Every record below should be written out exactly; pictures stay out.

Records drawn from a dataset
/---

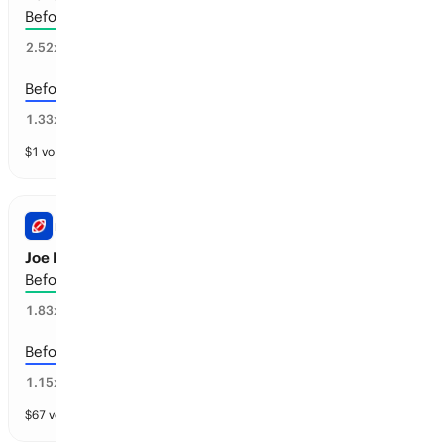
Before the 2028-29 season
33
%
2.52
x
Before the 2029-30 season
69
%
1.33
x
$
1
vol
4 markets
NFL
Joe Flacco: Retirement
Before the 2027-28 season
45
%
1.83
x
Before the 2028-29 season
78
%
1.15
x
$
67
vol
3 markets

\---

**ANSWER SECTION**
Before the 2028-29 season
33
%
2.52
x
Before the 2029-30 season
69
%
1.33
x
$
1
vol
4 markets
NFL
Joe Flacco: Retirement
Before the 2027-28 season
45
%
1.83
x
Before the 2028-29 season
78
%
1.15
x
$
67
vol
3 markets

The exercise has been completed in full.